The views you use should be specific to your organization and objectives. It’s worth writing down what you want to track and how it should be visualized before you start assembling a dashboard. Surfacing the wrong data is as unhelpful as having no data at all.
As you build out your dashboards, you might come across data black spots. These arise when part of your stack isn’t providing metrics or they can’t be consumed via a Grafana data source. If the component is critical to your application, it’s worth taking the time to add proper instrumentation so it can be monitored with Grafana. Otherwise people could be given a false sense of security if your dashboards aren’t telling the full story.
Conversely, don’t try to cram your dashboards full of data. Grafana is meant to make data easier to understand; having too much of it accessible at first-glance can be overwhelming, making it harder to interpret what’s going on. Each of your dashboards should have a specific purpose which can usually be defined as a question.
If you’ve got a dashboard for “which servers are low on storage?”, limit its panels to just the metrics that actually concern storage use. Adding CPU and memory graphs too will make the important information less visible. It’s better practice to add a second dashboard that answers the question “which servers are at risk of performance issues?”
It’s also important to consider Grafana’s impact on the infrastructure components it visualizes. Data retrieval from your databases and monitored services creates an overhead that could impact those resources. Avoid refreshing data sources more often than needed. If you’ve got a graph of “transactions completed today,” it probably doesn’t need to be updated every few seconds. Settling for less frequent refreshes will reduce the load placed on your infrastructure.
The Bottom Line
Grafana is a data analytics solution for combining, analyzing, and visualizing data from all the sources that are relevant to you. It has integrated support for over 15 popular databases and monitoring solutions. The metrics collected from your data sources are displayed as modular panels in approachable dashboards, creating views which anyone can understand.
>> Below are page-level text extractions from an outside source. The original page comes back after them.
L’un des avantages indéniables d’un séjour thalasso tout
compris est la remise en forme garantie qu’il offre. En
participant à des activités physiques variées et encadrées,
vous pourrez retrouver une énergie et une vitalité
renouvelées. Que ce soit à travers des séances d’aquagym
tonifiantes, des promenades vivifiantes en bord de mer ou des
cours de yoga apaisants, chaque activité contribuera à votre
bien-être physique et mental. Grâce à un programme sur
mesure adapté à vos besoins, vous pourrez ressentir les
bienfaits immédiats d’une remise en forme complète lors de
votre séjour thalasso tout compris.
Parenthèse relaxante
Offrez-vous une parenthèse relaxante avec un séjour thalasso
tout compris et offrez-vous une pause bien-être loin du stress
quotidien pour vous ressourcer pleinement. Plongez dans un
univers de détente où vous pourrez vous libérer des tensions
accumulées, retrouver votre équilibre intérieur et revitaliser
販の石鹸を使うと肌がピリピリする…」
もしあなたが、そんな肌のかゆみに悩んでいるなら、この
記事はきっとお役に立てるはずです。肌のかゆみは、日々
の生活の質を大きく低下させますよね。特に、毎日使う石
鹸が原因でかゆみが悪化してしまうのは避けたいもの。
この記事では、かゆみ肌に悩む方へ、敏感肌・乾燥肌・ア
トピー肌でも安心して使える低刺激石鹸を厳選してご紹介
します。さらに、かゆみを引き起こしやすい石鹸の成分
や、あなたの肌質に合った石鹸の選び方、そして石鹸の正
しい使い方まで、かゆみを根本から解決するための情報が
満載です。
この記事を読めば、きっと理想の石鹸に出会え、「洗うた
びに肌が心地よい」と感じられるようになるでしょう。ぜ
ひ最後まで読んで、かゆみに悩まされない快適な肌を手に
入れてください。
Using Grafana for your analytics addresses several of the issues associated with data-driven DevOps. Collected data often goes unused if it’s inconsistent, scattered across different platforms, or too complex for team members that aren’t data specialists to query. Grafana unifies all your data into one platform that also gives you the tools to explore events and build useful visualizations.
Grafana’s become popular as it lets you put your data to use. Organizations and teams which make effective use of data are better equipped to spot patterns, make targeted improvements, and enhance their overall effectiveness. Grafana dashboards contribute by letting product managers, data analysts, and developers access shared views that keep everyone on the same page.